The system administrator manages the most valuable asset-data of the enterprise. Linux, which occupies half of the market for enterprise-level server operating systems, makes the Linux System Administrator the most important asset administrator. The Administrator's responsibility is to make limited IT resources to store the most valuable data. In 1991, when IBM launched a 3.5 inch 1 GB hard drive, administrators could gain insight into every file on the hard drive and manually implement file management. Today, PB-level storage devices, it brings unprecedented challenges to file management.
File Deletion operations can be completed by Linux users. Which of the following operations can you perform to delete these files?

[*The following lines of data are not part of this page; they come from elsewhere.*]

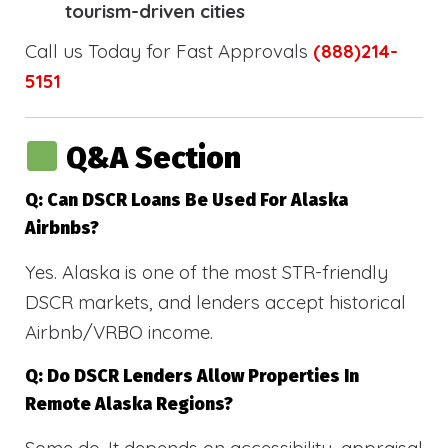
tourism-driven cities
Call us Today for Fast Approvals
(888)214-
5151
Q&A Section
Q: Can DSCR Loans Be Used For Alaska
Airbnbs?
Yes. Alaska is one of the most STR-friendly
DSCR markets, and lenders accept historical
Airbnb/VRBO income.
Q: Do DSCR Lenders Allow Properties In
Remote Alaska Regions?
Some do. It depends on accessibility, appraisal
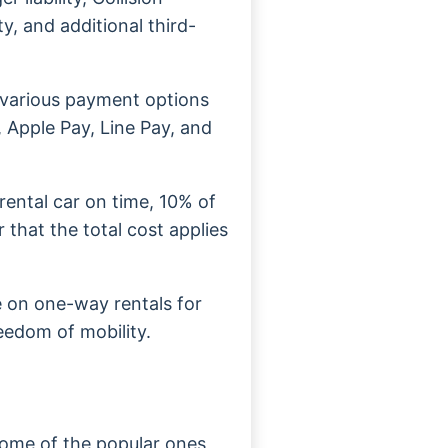
ty, and additional third-
various payment options
, Apple Pay, Line Pay, and
r rental car on time, 10% of
 that the total cost applies
le on one-way rentals for
reedom of mobility.
Some of the popular ones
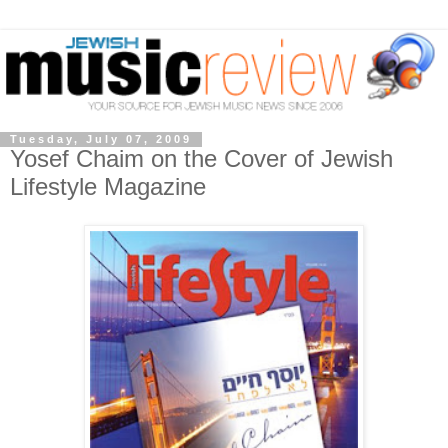
Tuesday, July 07, 2009
Yosef Chaim on the Cover of Jewish
Lifestyle Magazine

- Delete a file ending with a specified Suffix in the entire file system
- Deletes a specified file from a file system with 1 million objects.
- Delete 0.1 million files created on a specified date from a file system of tens of millions
- In hundreds of millions of file systems, file system cleanup is executed every day to delete millions of files generated one year ago.

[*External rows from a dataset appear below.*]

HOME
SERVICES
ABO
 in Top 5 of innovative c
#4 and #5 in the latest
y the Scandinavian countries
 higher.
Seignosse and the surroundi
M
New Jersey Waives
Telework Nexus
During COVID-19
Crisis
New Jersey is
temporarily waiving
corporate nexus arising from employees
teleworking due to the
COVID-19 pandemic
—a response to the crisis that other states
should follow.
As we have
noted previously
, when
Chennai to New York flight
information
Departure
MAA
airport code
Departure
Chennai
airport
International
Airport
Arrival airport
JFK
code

The following describes how to implement the above File Deletion policies and methods. If the above operations are easy for you, you can ignore this article.
For file system cleanup, we can simply divide the cleanup task into two categories: cleanup of expired files and cleanup of junk files.
- Expired files
Any data has its own life cycle. The data life cycle curve tells us that the data has the greatest value in a period of time after it is generated and generated, and then the data value degrades over time. When the data lifecycle ends, delete these expired files and release the storage space for valuable data.
- Junk files
During system running, various temporary files, temporary files during application running, Trace files generated by system errors, Core Dump, and so on will be generated. After these files are processed, the reserved value is lost. These files can be collectively referred to as spam files. Timely cleanup of junk files helps system maintenance and management, and ensures stable and effective system operation.

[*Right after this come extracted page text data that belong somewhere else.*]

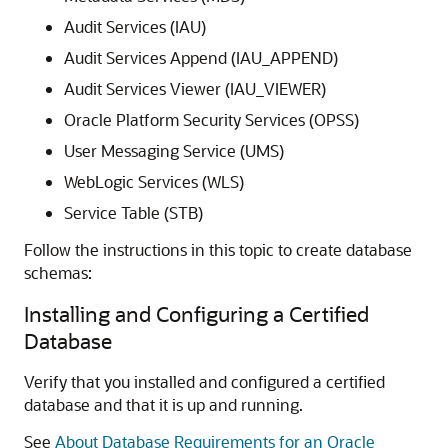
Audit Services (IAU)
Audit Services Append (IAU_APPEND)
Audit Services Viewer (IAU_VIEWER)
Oracle Platform Security Services (OPSS)
User Messaging Service (UMS)
WebLogic Services (WLS)
Service Table (STB)
Follow the instructions in this topic to create database
schemas:
Installing and Configuring a Certified
Database
Verify that you installed and configured a certified
database and that it is up and running.
See
About Database Requirements for an Oracle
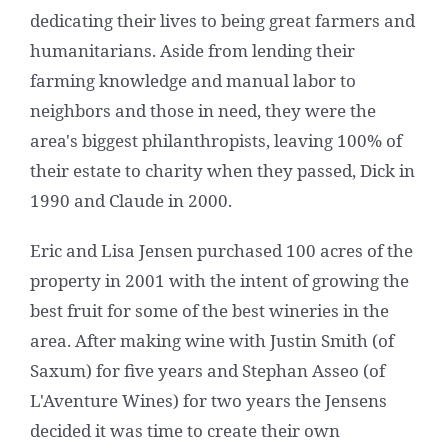
dedicating their lives to being great farmers and
humanitarians. Aside from lending their
farming knowledge and manual labor to
neighbors and those in need, they were the
area's biggest philanthropists, leaving 100% of
their estate to charity when they passed, Dick in
1990 and Claude in 2000.
Eric and Lisa Jensen purchased 100 acres of the
property in 2001 with the intent of growing the
best fruit for some of the best wineries in the
area. After making wine with Justin Smith (of
Saxum) for five years and Stephan Asseo (of
L'Aventure Wines) for two years the Jensens
decided it was time to create their own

Overview of Automatic File cleanup features and methods of automatic file cleanup
Delete a file in the specified absolute path, and rm will be able to implement it. If you only know the file name and do not know the path, we can find it through 'Find 'and then delete it. By extension, if we can find the specified file based on The Preset conditions, we can delete the file. This is the basic idea of Automatic File cleanup. A list of files to be deleted is generated based on The Preset conditions, and a regular cleanup task is executed to delete the files.
For expired files, they are marked with timestamps. Different file systems may have different time attributes, such as file creation time, access time, and expiration time. Because most of the expired files are stored in the archive system, the number of such files is huge. For large systems, the number of expired files may reach hundreds of thousands or even millions every day. For the number of files of such scale, it takes a lot of time to scan the file system and generate the file list. Therefore, file cleanup performance is a problem that must be considered by such personnel.
For junk files, they may be files stored in a specific directory, or they may end with a special suffix, it is also possible that files of 0 or ultra-large sizes are generated due to system errors. For these files, the number of files is generally small, but there are many types and the situation is complicated, based on the experience of the system administrator, You need to develop more detailed file query conditions, regularly scan, generate a file list, and then perform further processing.
Introduction to related Linux commands
Common File System Management Commands include 'Ls', 'rm ', and 'Find. Since these commands are common system management commands, we will not repeat them here. For detailed usage, see Command help or Linux User Manual. Because large-scale file systems are generally stored in dedicated file systems, these file systems provide unique commands for file system management. This article uses the ibm gpfs file system as an example to briefly introduce several file system management commands of GPFS.
- Mmlsattr
This command is used to view extended attributes of files in the GPFS file system, such as storage pool information and expiration time.
- Mmapplypolicy
GPFS uses policies to manage files. This command can perform various operations on the GPFS File System Based on the policy file defined by the user, which is highly efficient.